Relaxed exchange appears stronger than on real hardware

[snaury]

I've been testing my data structures for correctness with relacy, and found an odd behavior where atomic.exchange(..., rl::memory_order_relaxed) appears to be stronger than expected. I then checked with real hardware (apple m1) and confirmed that it is indeed much weaker.

As far as I under the standard says this on the topic:

Atomic read-modify-write operations shall always read the last value (in the modification order) written before the write associated with the read-modify-write operation.

And relacy always returns the last written value. However it seems the last relaxed store is always considered the last value, where on real hardware (at least apple m1) it might get reordered with other stores and really happen later in the order.

══════════════════════════════

- [Exercise task 1] Write out everything in the forum post from "I've been testing" down to "in the order.", with "relacy" changed to "the model checker".
The forum post and the entries after it are separate, unrelated material.

══════════════════════════════

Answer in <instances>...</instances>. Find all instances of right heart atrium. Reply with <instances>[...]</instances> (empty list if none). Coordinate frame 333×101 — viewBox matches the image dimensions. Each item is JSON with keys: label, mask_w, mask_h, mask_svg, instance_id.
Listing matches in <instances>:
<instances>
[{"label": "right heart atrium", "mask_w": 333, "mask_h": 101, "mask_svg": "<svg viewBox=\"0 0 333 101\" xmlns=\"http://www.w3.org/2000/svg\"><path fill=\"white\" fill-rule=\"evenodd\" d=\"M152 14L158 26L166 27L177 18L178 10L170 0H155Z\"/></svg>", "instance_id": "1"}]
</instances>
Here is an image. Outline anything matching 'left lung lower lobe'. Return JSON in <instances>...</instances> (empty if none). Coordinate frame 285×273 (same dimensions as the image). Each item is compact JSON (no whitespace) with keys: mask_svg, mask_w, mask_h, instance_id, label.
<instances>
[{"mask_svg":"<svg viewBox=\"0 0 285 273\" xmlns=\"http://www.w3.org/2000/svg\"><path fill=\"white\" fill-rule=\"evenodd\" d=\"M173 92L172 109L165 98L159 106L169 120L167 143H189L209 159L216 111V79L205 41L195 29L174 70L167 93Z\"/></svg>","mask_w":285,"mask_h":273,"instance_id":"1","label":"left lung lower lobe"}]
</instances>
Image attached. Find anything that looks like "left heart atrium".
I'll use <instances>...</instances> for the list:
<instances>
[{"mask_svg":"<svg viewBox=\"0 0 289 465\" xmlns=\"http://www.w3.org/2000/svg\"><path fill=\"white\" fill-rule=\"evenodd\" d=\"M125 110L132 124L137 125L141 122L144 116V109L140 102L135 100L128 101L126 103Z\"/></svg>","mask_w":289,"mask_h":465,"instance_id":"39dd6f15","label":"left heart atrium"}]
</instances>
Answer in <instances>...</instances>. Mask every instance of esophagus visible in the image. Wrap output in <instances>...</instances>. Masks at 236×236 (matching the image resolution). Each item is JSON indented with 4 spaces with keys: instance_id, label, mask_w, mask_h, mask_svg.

══════════════════════════════

- [Exercise task 2] Copy every line of the entries that contains the string "lower". Case counts.

- [Final result 1]
I've been testing my data structures for correctness with the model checker, and found an odd behavior where atomic.exchange(..., rl::memory_order_relaxed) appears to be stronger than expected. I then checked with real hardware (apple m1) and confirmed that it is indeed much weaker.

As far as I under the standard says this on the topic:

Atomic read-modify-write operations shall always read the last value (in the modification order) written before the write associated with the read-modify-write operation.

And the model checker always returns the last written value. However it seems the last relaxed store is always considered the last value, where on real hardware (at least apple m1) it might get reordered with other stores and really happen later in the order.

- [Final result 2]
Here is an image. Outline anything matching 'left lung lower lobe'. Return JSON in <instances>...</instances> (empty if none). Coordinate frame 285×273 (same dimensions as the image). Each item is compact JSON (no whitespace) with keys: mask_svg, mask_w, mask_h, instance_id, label.
[{"mask_svg":"<svg viewBox=\"0 0 285 273\" xmlns=\"http://www.w3.org/2000/svg\"><path fill=\"white\" fill-rule=\"evenodd\" d=\"M173 92L172 109L165 98L159 106L169 120L167 143H189L209 159L216 111V79L205 41L195 29L174 70L167 93Z\"/></svg>","mask_w":285,"mask_h":273,"instance_id":"1","label":"left lung lower lobe"}]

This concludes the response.